Instruction:
Given the listing below, write out exactly the lines starting with the line that has "Constelación del" and going on through the line that has "Cada nacimiento es un acto de amor.", both kept.

Source material:
<<<<

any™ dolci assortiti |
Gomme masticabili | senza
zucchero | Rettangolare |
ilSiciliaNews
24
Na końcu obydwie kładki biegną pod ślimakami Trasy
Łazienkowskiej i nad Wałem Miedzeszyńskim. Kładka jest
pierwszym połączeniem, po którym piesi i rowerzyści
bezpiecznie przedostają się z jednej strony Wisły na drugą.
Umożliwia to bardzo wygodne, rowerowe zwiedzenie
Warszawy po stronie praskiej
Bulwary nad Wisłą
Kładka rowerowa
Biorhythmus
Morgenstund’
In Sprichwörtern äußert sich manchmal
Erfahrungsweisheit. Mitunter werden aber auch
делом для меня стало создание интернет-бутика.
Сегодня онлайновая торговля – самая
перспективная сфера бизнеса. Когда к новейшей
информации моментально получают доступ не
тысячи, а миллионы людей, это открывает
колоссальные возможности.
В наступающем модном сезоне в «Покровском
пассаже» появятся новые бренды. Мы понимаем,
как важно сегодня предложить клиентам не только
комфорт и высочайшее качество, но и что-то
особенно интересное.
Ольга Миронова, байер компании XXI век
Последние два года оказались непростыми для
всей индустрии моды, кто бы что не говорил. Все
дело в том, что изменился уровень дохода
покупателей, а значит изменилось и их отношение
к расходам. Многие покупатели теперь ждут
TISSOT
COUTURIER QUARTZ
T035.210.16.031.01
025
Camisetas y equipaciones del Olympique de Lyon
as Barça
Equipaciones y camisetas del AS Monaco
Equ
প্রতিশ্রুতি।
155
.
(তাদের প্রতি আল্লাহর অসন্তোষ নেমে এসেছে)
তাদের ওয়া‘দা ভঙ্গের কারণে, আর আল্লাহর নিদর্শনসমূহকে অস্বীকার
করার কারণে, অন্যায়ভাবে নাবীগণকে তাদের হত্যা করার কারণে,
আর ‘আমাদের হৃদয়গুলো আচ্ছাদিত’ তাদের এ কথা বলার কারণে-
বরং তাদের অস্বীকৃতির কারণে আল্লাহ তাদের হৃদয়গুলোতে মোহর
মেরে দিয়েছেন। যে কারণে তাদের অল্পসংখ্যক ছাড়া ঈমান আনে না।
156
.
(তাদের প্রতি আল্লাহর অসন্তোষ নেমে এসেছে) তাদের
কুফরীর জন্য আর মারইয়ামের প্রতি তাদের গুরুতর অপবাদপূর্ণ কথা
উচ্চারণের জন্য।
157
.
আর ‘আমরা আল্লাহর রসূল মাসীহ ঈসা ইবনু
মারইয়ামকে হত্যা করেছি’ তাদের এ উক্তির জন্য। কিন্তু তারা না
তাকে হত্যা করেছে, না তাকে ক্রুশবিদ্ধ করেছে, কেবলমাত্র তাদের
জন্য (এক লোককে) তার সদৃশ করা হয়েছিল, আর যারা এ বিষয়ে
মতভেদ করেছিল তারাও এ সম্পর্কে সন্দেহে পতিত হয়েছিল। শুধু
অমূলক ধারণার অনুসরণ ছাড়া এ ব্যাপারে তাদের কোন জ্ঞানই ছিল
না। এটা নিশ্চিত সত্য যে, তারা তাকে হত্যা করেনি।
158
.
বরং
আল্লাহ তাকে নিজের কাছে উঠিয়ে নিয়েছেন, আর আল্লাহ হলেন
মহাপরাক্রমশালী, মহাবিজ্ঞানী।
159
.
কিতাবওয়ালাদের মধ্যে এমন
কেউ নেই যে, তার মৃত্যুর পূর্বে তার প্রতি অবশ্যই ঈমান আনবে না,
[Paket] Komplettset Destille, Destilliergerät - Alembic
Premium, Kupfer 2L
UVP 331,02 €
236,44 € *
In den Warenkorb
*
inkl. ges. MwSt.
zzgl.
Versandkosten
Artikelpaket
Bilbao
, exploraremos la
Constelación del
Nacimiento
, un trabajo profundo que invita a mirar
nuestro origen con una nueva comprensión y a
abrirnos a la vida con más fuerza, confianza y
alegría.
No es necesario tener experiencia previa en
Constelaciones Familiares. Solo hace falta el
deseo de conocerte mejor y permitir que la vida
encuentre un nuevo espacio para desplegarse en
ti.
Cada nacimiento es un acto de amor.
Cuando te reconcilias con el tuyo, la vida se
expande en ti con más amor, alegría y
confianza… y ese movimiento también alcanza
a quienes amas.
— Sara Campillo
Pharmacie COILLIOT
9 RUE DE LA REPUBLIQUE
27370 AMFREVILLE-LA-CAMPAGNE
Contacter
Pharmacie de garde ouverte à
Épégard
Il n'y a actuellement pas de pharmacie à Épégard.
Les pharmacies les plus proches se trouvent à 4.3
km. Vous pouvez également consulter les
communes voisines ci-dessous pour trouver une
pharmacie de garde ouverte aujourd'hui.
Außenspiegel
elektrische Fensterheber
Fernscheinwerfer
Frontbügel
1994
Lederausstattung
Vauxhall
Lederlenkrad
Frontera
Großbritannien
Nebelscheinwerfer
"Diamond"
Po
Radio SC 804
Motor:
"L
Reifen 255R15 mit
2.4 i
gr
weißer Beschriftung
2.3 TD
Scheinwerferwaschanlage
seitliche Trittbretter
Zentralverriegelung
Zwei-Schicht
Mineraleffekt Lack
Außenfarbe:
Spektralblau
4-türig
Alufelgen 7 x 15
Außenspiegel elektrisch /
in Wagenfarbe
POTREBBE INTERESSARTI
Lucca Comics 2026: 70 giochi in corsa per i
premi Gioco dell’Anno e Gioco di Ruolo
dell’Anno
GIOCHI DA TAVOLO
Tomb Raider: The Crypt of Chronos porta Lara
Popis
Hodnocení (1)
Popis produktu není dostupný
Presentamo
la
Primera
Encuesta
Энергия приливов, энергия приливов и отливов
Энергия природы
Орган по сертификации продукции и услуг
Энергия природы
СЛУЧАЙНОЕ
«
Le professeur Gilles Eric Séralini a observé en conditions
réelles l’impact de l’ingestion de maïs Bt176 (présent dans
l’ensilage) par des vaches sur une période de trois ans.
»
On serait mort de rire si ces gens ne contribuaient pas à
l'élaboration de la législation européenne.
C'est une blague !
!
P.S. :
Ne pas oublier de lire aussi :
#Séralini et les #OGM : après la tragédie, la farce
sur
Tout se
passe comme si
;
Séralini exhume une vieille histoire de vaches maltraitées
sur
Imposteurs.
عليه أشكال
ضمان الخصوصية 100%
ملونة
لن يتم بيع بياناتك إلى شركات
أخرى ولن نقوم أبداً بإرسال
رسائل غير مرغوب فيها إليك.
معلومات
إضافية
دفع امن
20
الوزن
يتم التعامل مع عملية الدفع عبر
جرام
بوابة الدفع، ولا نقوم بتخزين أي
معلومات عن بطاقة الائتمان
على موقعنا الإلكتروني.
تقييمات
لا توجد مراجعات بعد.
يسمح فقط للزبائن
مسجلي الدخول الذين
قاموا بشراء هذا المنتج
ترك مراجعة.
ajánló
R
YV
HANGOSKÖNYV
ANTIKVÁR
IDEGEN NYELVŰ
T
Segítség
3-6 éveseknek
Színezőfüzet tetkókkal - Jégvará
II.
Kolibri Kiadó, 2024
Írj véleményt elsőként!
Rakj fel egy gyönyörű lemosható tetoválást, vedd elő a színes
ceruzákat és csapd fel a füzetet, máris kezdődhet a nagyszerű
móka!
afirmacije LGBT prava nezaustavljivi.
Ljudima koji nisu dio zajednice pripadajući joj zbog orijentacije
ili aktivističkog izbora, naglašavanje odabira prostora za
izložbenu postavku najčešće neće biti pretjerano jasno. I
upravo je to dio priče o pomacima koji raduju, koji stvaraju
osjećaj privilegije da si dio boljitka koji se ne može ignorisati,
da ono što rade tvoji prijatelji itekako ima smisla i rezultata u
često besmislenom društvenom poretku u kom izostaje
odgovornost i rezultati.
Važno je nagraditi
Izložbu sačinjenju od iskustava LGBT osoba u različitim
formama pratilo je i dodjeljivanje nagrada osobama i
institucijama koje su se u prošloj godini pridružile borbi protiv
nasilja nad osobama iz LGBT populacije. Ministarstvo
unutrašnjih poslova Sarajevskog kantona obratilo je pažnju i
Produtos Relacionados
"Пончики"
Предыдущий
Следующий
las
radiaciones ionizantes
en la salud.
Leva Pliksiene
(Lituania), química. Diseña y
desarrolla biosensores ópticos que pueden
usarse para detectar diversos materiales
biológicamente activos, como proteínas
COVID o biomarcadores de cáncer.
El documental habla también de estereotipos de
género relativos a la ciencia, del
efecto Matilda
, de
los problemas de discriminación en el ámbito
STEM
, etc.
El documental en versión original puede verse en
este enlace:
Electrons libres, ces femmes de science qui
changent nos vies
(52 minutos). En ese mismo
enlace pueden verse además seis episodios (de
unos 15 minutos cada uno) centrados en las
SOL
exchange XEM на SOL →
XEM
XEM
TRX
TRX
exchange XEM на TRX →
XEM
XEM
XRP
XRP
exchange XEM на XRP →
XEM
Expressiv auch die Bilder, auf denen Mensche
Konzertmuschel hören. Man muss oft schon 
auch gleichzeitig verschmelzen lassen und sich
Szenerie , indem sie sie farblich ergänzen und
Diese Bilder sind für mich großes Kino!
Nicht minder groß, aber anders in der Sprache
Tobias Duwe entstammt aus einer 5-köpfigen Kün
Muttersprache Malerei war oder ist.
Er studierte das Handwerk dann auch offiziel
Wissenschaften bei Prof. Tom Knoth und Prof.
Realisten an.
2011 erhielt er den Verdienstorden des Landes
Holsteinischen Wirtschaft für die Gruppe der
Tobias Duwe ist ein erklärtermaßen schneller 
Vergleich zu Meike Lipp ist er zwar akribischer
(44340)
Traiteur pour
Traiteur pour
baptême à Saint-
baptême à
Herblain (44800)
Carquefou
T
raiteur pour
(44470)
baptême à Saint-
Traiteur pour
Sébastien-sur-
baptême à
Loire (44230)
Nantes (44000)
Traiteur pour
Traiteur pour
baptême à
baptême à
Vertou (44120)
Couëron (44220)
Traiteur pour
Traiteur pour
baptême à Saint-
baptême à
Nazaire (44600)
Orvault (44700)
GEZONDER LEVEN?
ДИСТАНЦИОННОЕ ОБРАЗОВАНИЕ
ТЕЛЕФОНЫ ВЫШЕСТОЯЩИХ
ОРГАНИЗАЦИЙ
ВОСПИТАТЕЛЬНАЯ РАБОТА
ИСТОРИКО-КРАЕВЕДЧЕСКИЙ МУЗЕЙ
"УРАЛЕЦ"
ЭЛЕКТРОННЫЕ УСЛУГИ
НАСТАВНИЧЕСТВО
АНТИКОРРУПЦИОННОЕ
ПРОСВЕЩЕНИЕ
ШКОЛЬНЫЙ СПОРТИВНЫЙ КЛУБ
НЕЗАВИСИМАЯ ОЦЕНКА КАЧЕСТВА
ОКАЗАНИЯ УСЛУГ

>>>>

Completed exercise:
Constelación del
Nacimiento
, un trabajo profundo que invita a mirar
nuestro origen con una nueva comprensión y a
abrirnos a la vida con más fuerza, confianza y
alegría.
No es necesario tener experiencia previa en
Constelaciones Familiares. Solo hace falta el
deseo de conocerte mejor y permitir que la vida
encuentre un nuevo espacio para desplegarse en
ti.
Cada nacimiento es un acto de amor.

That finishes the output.